If you are the partner that is withholding sex then you need to take a good look at the reasons why you are doing so.  The reasons you started might not be the same reasons that you maintain to this day and you really need to sort out what is holding you back.  Once you know why you need to talk to your partner about it.  This will take a lot of trust since you are going to have to be very truthful and vulnerable with them.  If you are not honest and open about what is holding you back you are also denying your partner the opportunity to be loving and supporting of you.  Letting them in on your thoughts, feelings and fears is a different kind of intimacy that can hold a lot of fear in and of itself but your partner has signed on to be with you for better or worse, for richer or poorer, in sickness and in health.  Don't deny them the opportunity to stand with you during the worse, poorer and sickness.  It's often during these times that leaning on each other will build and create a stronger and more powerful marriage.  If you are frightened that your issues are to much for them, then keep in mind that if they were to reject you (and I'm pretty sure they won't) because of something you struggle with, they are the ones that are sinning and in the wrong.  God requires your partner to support you.  If they don't hold up their end of the bargain they have Him to deal with. 
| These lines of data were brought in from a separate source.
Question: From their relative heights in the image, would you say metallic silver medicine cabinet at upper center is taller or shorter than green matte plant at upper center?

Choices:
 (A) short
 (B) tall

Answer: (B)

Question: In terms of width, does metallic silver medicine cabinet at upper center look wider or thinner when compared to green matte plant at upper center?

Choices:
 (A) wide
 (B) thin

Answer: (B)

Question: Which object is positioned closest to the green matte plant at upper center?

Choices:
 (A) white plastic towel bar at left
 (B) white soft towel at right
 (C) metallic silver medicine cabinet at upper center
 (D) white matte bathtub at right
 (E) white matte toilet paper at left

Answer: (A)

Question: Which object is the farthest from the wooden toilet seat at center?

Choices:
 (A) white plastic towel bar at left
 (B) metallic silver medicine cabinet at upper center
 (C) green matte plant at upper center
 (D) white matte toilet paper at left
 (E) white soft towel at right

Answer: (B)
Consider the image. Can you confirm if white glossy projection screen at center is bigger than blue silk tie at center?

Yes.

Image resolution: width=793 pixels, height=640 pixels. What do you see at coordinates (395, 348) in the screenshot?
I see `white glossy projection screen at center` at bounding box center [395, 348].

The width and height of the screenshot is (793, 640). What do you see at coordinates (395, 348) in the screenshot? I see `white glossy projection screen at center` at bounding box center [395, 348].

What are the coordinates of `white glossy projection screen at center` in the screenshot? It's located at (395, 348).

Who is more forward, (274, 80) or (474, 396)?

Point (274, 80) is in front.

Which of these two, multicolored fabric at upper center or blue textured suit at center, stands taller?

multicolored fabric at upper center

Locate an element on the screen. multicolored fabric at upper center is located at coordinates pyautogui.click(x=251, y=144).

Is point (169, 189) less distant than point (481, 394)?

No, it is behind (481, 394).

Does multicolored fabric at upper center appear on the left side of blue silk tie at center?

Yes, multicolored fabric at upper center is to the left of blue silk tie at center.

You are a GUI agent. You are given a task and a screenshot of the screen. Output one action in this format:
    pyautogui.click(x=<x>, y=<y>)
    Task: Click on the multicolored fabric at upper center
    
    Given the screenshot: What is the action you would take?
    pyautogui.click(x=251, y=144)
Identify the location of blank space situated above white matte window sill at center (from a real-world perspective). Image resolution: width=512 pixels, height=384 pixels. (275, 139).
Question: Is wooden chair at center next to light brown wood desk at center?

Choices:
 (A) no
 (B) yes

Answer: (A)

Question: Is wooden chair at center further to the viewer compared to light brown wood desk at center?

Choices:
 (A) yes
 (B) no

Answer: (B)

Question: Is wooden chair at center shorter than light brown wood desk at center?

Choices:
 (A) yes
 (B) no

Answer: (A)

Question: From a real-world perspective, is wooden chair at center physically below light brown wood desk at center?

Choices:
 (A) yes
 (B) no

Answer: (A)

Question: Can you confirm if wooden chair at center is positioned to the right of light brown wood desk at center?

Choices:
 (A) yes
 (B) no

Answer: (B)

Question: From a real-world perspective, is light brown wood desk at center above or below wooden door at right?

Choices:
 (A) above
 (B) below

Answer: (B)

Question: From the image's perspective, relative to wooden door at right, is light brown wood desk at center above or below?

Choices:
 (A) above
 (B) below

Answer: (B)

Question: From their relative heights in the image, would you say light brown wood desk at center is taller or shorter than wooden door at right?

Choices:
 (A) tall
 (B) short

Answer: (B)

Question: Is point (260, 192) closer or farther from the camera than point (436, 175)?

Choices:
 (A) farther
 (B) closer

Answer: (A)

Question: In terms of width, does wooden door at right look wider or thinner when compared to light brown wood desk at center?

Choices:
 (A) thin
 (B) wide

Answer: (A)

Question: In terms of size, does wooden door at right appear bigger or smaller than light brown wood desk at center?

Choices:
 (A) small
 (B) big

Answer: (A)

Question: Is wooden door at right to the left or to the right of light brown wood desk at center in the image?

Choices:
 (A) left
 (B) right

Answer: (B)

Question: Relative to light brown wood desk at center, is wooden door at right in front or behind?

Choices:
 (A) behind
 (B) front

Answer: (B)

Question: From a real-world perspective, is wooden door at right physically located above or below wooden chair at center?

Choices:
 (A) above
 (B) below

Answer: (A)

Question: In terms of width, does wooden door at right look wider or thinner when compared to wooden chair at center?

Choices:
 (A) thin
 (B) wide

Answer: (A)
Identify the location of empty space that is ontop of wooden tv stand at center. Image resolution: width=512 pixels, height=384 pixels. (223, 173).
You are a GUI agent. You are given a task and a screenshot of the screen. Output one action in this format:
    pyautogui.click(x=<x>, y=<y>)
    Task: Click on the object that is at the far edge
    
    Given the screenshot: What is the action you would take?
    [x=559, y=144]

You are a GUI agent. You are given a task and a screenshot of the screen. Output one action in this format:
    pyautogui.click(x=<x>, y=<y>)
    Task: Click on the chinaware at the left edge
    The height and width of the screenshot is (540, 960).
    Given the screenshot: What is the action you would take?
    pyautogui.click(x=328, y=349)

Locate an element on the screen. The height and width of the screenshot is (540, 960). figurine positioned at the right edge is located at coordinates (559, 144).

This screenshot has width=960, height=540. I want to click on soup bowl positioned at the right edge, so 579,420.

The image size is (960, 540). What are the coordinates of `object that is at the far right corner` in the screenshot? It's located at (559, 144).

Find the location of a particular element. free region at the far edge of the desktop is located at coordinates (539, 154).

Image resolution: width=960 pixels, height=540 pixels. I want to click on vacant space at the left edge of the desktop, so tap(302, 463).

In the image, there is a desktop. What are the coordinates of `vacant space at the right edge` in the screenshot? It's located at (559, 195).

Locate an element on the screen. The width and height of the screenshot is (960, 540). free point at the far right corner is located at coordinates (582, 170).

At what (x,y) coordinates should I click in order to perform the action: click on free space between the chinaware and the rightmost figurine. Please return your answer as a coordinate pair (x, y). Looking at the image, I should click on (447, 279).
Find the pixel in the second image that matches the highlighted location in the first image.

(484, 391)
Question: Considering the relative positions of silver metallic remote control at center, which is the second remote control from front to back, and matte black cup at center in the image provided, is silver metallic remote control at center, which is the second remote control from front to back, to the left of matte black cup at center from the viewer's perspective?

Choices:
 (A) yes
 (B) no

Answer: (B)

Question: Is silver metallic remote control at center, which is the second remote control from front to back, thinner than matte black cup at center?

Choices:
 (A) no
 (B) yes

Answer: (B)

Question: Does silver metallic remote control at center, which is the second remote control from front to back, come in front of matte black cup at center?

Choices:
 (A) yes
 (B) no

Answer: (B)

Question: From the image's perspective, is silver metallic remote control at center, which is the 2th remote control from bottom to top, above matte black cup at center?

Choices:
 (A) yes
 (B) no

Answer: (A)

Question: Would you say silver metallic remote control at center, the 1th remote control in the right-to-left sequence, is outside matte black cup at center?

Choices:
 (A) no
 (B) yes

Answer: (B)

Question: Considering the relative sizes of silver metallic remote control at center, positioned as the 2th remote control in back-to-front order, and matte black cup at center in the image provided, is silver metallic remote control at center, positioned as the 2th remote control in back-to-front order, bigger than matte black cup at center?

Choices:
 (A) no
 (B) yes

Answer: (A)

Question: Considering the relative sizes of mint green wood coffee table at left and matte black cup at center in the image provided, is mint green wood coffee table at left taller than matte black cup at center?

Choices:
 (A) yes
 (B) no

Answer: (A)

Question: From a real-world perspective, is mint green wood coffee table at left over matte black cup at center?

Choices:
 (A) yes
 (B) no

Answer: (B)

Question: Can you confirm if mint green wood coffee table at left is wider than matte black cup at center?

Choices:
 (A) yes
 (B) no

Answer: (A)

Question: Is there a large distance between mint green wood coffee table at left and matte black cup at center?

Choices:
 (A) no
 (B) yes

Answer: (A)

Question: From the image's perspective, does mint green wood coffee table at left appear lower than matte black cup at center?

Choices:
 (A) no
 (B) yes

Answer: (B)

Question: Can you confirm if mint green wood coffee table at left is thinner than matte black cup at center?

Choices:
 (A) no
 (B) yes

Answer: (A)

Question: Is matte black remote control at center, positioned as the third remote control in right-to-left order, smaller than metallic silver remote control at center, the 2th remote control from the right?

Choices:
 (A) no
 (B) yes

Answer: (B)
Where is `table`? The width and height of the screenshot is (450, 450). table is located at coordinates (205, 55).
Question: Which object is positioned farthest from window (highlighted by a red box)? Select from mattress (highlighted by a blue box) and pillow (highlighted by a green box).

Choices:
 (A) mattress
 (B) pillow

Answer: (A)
I can understand the desire to escape from the awkwardness, fear and uncertainty of confronting your spouse about these issues.  I know I was terrified.  However, doing nothing will certainly end badly and you really have nothing else to loose.  One thing that might ease some of this discomfort could be writing it all out in a letter for your spouse.  This is a method I have used quite successfully.  I find it helps me make sure I remember all the point I wanted to make, it allows me to think out of the kindest and most reassuring way to say what I feel needs saying and I eliminate the risk of saying something in the heat of the moment that I will regret.  I know I have a tendency to get tongue tied in person and you also run the risk of getting off on a tangent that never gets back to some of the points you want covered.  Writing a letter also allows my husband to think over, in a more calm environment, the concerns that I have and come back to me (after using his problem solving brain) with some more clear methods of moving forward.  If you and your spouse are not having sex then I would bet you are also not communicating well.  In that case a letter might be your best option for making yourself heard and breaking the ice.  I find it far less intimidating, for both parties.   

My prayer for you is that you are able to open up more with each other.  That you will begin to learn hot to lean on one another instead of searching outside your marriage and I pray that both of you will not give up!  As long as you are both willing to work at your relationship then there is nothing you can not overcome!  I mean it, NOTHING!